Le début du troisième millénaire était resté un mur infranchissable dans la dramaturgie de Starmania. Et comme un tabou pesant sur la postérité de l’œuvre. Créé en 1979, repris en 1988, puis dans les années 1990, pour ne citer que les versions françaises, l’opéra rock de Michel Berger et Luc Plamondon demeurait invisible depuis la date fatidique que ses chansons avaient agitée comme un chiffon rouge. Le retour sur scène du spectacle, cet automne, à La Seine musicale de Boulogne-Billancourt, puis en tournée durant deux ans, suscite donc une immense curiosité. Comment présenter une histoire qui fut spontanément prophétique en son temps, mais qui arbore aujourd’hui une flagrante patine vintage ?

Sans préjuger de la qualité du résultat, c’est un spectacle luxueux qui s’annonce. Le budget s’élève à plus de 7 millions d’euros, alors que les chanteurs sont tous inconnus. « Pour ce nouveau Starmania, nous voulions les meilleurs créateurs, chacun dans son domaine », résume le producteur Thierry Suc, lui-même référence incontestable de sa profession. Une impressionnante combinaison de grands noms s’affaire en coulisses. Le metteur en scène Thomas Jolly, étoile montante du théâtre public, a été choisi le premier (bien avant qu’il soit nommé directeur artistique des jeux Olympiques de 2024), suivi du prestigieux chorégraphe flamand Sidi Larbi Cherkaoui.
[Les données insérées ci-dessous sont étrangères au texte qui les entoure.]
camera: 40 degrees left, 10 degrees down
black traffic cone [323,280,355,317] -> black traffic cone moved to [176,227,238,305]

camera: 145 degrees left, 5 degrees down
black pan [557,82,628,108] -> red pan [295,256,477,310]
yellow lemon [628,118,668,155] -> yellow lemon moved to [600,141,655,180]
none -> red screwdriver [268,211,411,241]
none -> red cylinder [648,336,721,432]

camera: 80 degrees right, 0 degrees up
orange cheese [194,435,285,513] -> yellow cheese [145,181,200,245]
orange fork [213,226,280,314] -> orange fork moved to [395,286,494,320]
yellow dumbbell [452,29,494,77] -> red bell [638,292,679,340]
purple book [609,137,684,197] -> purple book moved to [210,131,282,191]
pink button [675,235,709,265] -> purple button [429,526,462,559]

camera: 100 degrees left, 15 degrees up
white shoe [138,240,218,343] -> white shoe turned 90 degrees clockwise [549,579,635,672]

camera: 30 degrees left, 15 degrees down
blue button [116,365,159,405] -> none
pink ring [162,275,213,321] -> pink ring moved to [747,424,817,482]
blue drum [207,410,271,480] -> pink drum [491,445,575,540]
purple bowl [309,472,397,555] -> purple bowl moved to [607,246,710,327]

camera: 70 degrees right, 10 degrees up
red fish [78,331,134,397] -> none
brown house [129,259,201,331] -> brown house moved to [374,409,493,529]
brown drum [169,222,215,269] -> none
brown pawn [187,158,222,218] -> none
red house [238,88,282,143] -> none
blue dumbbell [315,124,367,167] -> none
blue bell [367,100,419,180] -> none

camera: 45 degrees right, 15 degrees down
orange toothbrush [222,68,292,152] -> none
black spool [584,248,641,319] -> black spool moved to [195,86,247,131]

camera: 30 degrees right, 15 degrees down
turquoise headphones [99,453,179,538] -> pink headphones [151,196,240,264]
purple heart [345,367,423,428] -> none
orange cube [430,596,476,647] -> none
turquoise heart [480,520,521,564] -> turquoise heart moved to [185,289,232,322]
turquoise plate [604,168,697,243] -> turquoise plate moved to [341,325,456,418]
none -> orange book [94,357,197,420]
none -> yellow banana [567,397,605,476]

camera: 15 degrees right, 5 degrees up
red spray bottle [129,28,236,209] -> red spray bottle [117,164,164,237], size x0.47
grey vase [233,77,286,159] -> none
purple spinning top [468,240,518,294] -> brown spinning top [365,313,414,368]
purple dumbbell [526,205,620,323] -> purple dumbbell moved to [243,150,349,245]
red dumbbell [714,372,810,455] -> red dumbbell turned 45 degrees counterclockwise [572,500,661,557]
Plus tard sont arrivés Victor Le Masne, l’un des gourous de studio les plus cotés de la pop française (un fidèle de Juliette Armanet), à la direction musicale et Nicolas Ghesquière, l’influent styliste de Louis Vuitton, pour la création des costumes. Même la communication visuelle a été confiée à des orfèvres, les designers M/M (Michaël Amzalag et Mathias Augustyniak), réputés, entre autres, pour leur collaboration avec Björk. Et les photographies des affiches sont griffées par le légendaire Jean-Baptiste Mondino …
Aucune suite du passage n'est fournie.